Nestled in the northern part of Punjab is a city of Amritsar basking in its history and glorious religious connotation. History suggests that the site where the grand Golden Temple of Amritsar stands today was gifted by mughal emperor Akbar, as a wedding present to Bibi Bhani, a daughter of third Sikh Guru, Guru Amar Das, when she married Jetha. Jetha then had carried out the mighty task of excavating the holy tank along with the plans of laying out settlement for a town. The tank or lake was named as Amritsarovar on which the city has been so fondly named as Amritsar. Jetha then went on to become a successor to Guru Amar Das and was later known as Guru Ram Das.

But it was only in 1588, that the fifth Sikh Guru – Guru Arjun Dev laid the foundation of the gurudwara in the middle of the lake. The construction of the temple took 16 years and it was completed in 1604. The temple is known as ‘Harmandir Sahib’- meaning a Temple of Gods, or ‘Darbar Sahib’. It also has a 12 feet high platform known as ‘Akal Takht’ primarily made in defiance of the mughal decree that none other than Empreror can sit on the dais higher than 3 feet. In 1762 an Afghani invader attacked the temple which resulted in grave sustained damages. In 1830 Maharajah Ranjit Singh sponsored the renovation with marble inlays with a leaf of gold top-coated over the entire temple, post which it popularly is known as ‘The Golden Temple’.

The sight of the golden temple is so mesmerizingly soothing to the soul that it is beyond the realm of words to describe. The Gurudwara is constructed of the snow white marble with gold covering over the top, sparkling in the centre of still and reflective waters of the lake, which is fed by River Ravi originating from Ganges. There are four doors in Harmandir Sahib which essentially means that it is a temple of faith and is open to all people from different religions, castes, colour and creed to visit, worship and purify their souls. Its architecture signifies the Sikh philosophy as the temple is built on the lower level than the surrounding so the devotees have to be humble and step down to enter the Gurudwara.

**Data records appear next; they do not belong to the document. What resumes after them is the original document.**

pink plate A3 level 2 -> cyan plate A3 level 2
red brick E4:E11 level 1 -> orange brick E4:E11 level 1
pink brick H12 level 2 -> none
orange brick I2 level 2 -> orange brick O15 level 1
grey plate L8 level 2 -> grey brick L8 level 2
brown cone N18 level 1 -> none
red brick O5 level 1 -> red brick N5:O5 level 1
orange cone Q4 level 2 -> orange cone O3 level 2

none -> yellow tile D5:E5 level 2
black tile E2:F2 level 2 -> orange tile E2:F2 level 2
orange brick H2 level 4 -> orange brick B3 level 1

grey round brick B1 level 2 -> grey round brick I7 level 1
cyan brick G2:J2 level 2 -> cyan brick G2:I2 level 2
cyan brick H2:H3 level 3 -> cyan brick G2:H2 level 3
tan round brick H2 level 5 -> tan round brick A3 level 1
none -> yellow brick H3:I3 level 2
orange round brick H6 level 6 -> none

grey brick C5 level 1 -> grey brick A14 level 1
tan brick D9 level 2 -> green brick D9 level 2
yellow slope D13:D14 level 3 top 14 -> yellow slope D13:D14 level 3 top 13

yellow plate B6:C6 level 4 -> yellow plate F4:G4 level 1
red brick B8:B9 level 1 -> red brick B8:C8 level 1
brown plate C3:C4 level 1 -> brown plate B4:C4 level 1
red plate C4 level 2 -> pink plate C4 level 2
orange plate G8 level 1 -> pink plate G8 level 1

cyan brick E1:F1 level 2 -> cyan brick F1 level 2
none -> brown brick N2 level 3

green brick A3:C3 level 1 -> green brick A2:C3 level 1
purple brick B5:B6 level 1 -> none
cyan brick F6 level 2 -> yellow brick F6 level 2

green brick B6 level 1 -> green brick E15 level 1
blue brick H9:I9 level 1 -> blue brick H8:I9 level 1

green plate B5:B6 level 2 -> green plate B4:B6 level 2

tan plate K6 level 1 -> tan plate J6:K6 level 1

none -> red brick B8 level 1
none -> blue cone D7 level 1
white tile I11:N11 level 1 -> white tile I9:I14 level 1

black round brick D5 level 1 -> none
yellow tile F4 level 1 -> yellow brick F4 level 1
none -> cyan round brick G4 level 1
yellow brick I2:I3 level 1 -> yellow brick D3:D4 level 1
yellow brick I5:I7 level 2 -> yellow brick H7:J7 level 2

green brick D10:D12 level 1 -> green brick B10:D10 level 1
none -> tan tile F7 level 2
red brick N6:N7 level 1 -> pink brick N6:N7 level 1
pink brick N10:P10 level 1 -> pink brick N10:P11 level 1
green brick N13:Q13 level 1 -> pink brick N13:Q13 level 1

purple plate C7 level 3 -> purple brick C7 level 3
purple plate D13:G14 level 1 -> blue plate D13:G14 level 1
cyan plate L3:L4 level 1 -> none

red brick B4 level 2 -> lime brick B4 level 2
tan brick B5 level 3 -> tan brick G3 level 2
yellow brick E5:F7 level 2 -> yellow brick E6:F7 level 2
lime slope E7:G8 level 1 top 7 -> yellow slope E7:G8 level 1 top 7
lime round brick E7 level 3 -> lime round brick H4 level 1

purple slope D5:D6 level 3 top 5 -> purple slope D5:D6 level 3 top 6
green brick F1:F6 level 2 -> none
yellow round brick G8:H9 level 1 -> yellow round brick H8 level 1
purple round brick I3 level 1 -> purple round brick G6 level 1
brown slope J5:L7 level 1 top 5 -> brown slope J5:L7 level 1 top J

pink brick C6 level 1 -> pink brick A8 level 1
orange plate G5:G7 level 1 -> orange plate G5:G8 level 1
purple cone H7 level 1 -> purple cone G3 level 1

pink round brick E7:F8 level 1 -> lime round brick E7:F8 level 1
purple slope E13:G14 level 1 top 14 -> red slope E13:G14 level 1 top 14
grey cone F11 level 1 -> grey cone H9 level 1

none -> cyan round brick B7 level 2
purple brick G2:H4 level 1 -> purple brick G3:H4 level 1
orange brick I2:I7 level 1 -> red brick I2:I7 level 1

The memorial plaques inside the temple depict historical Sikh events, their martyrs, Sikh philosophies and inscription of Sikh soldiers who sacrificed themselves in World War I and II. Over one lakh people visit the temple daily from all walks of life. It is one of the holiest sites for Sikhs with Guru Granth Sahib always present in the temple at Akal Takht after hours. Each day there is the community lunch – ‘Langar’ prepared, which is offered not only to pilgrims who visit but also to the needy. All preparation of food is carried out by the volunteers and the cost is covered by generous donations received by the temple. The Golden Temple is not just an icon of Sikh religion but a true reflection of Indian philosophies of forgiveness, tolerance and humility.